Howard Clark

Personal information
- Full name: Howard William Clark
- Date of birth: 19 September 1968 (age 57)
- Place of birth: Coventry, England
- Height: 6 ft 0 in (1.83 m)
- Positions: Midfielder; defender;

Youth career
- –: Wolverhampton Wanderers
- –: Coventry City

Senior career*
- Years: Team / Apps / (Gls)
- 1986–1991: Coventry City / 20 / (1)
- 1991: → Darlington (loan) / 5 / (0)
- 1991–1993: Shrewsbury Town / 56 / (0)
- 1993–1995: Hereford United / 55 / (7)
- 1995: Nuneaton Borough
- 1995–1996: Crawley Town / 16 / (1)
- 1996: Hinckley Athletic

= Howard Clark (footballer) =

English footballer

Howard William Clark (born 19 September 1968) is an English former footballer who made 136 appearances in the Football League playing for Coventry City, Darlington, Shrewsbury Town and Hereford United. A midfielder or defender, Clark went on to play non-league football for Nuneaton Borough, Crawley Town and Hinckley Athletic.

==Life and career==
Clark was born in Coventry. He was associated as a junior with Wolverhampton Wanderers, and joined hometown club Coventry City under the YTS scheme. He turned professional in September 1986, and was a member of the Coventry squad that won the 1986–87 FA Youth Cup. He made his first-team debut at the age of 20, on 5 November 1988, playing the whole of a 1–1 draw at home to West Ham United in the First Division, but never established himself in the first team. He made 20 League appearances over three years, and spent a few weeks on loan at Darlington of the Third Division, before moving to another Third Division club, Shrewsbury Town, on a free transfer in December 1991.

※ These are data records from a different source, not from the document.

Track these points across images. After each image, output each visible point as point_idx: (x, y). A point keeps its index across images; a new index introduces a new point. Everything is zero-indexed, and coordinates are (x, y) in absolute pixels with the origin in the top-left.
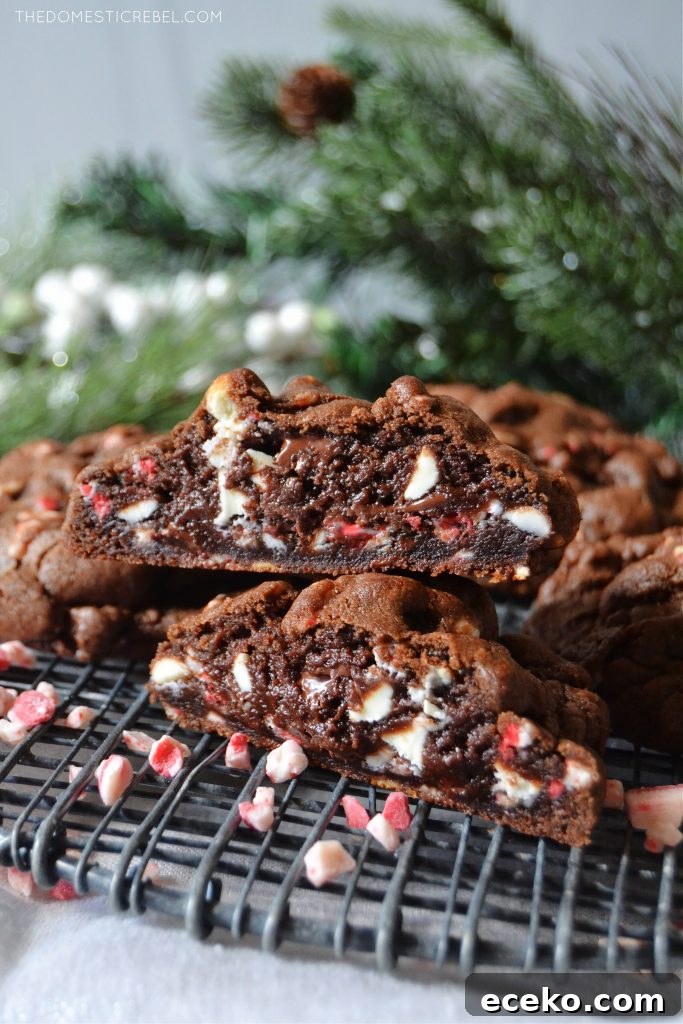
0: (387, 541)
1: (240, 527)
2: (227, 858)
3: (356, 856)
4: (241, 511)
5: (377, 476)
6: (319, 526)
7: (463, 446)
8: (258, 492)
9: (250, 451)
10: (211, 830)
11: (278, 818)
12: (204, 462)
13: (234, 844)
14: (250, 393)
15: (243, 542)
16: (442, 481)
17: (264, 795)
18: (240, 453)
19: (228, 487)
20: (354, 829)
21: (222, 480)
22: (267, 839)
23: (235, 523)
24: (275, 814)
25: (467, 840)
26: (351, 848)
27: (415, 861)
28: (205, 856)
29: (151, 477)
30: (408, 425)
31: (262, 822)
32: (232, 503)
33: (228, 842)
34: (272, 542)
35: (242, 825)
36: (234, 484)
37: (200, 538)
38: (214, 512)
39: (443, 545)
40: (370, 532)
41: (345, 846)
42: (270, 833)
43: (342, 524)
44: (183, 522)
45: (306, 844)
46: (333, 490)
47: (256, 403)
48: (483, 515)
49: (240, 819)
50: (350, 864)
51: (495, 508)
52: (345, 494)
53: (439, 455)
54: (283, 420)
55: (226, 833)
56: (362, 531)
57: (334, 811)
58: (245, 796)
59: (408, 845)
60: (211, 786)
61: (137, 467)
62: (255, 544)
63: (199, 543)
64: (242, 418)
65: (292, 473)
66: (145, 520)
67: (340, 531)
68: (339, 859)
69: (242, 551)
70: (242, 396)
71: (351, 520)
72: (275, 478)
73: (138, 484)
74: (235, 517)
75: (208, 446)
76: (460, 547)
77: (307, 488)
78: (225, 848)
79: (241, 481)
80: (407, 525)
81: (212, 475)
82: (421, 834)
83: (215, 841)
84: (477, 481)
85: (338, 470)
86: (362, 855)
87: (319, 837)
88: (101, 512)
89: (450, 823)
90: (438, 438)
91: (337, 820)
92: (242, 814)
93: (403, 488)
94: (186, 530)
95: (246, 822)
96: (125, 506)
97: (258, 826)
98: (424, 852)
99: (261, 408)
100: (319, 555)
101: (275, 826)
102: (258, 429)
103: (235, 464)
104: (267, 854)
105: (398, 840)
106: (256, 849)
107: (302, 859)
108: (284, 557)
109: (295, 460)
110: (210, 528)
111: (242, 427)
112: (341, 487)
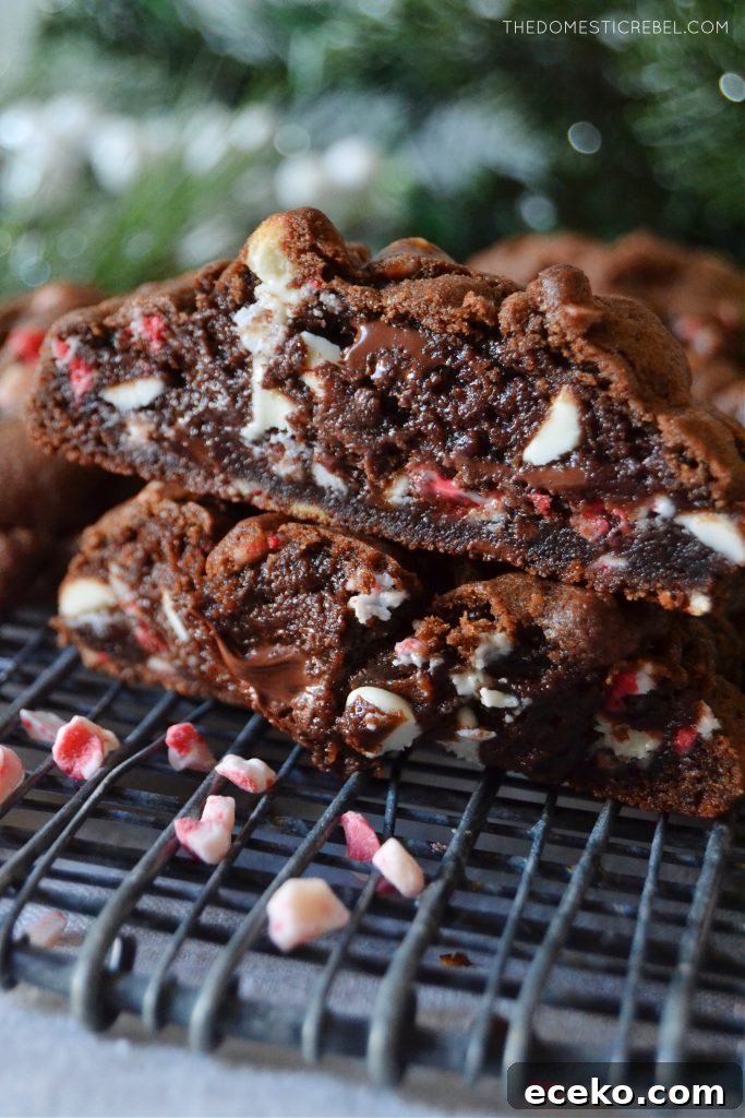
0: (499, 517)
1: (281, 448)
2: (147, 903)
3: (351, 905)
4: (282, 424)
5: (489, 412)
6: (399, 468)
7: (624, 402)
8: (310, 400)
9: (305, 335)
10: (127, 859)
11: (237, 843)
12: (234, 340)
13: (160, 881)
14: (313, 248)
15: (283, 469)
16: (582, 447)
17: (218, 809)
18: (289, 336)
19: (266, 386)
20: (356, 863)
21: (258, 373)
22: (215, 875)
23: (274, 439)
24: (233, 838)
25: (531, 883)
26: (348, 893)
27: (445, 914)
28: (112, 898)
29: (155, 345)
30: (547, 349)
31: (210, 848)
32: (271, 410)
33: (154, 878)
34: (324, 477)
35: (180, 853)
36: (274, 381)
37: (221, 452)
38: (242, 417)
39: (582, 542)
40: (475, 498)
41: (337, 890)
42: (221, 867)
43: (435, 475)
44: (198, 422)
45: (274, 883)
46: (426, 422)
47: (321, 264)
48: (643, 511)
49: (178, 845)
50: (340, 916)
51: (663, 506)
52: (445, 432)
53: (585, 406)
54: (355, 295)
55: (151, 864)
56: (461, 492)
57: (327, 833)
58: (189, 810)
59: (436, 888)
60: (144, 794)
61: (137, 327)
62: (299, 476)
63: (219, 458)
64: (296, 284)
65: (366, 382)
66: (142, 409)
67: (429, 484)
68: (325, 909)
69: (280, 481)
70: (301, 252)
71: (448, 473)
72: (341, 387)
73: (139, 353)
74: (274, 430)
75: (243, 317)
76: (607, 549)
77: (388, 409)
78: (146, 887)
79: (285, 379)
80: (530, 504)
81: (243, 362)
82: (459, 870)
83: (132, 876)
84: (639, 459)
85: (437, 390)
86: (363, 902)
87: (297, 873)
88: (79, 385)
89: (509, 856)
90: (589, 379)
91: (330, 849)
92: (182, 836)
93: (524, 443)
94: (200, 435)
95: (186, 848)
96: (117, 382)
97: (205, 856)
98: (460, 900)
99: (327, 275)
100: (392, 512)
101: (232, 855)
102: (320, 304)
103: (281, 350)
104: (213, 899)
105: (422, 882)
106: (196, 889)
107: (264, 908)
108: (341, 503)
109: (373, 363)
110: (236, 439)
111: (295, 297)
112: (439, 419)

At the end of his first season, Shrewsbury were relegated to the fourth tier, renamed Third Division after the Premier League split from the Football League. He stayed for a season at the lower level, and made 56 league appearances in all. In the 1993 close season, he signed for Third Division Hereford United, where he played under the management of Greg Downs who had been a teammate at Coventry. In his first season, he appeared regularly, but less so in 1994–95, at the end of which he left the club for Southern League football with, successively, Nuneaton Borough, Crawley Town and Hinckley Athletic.

He retired from football in 1996 and joined the West Midlands Police.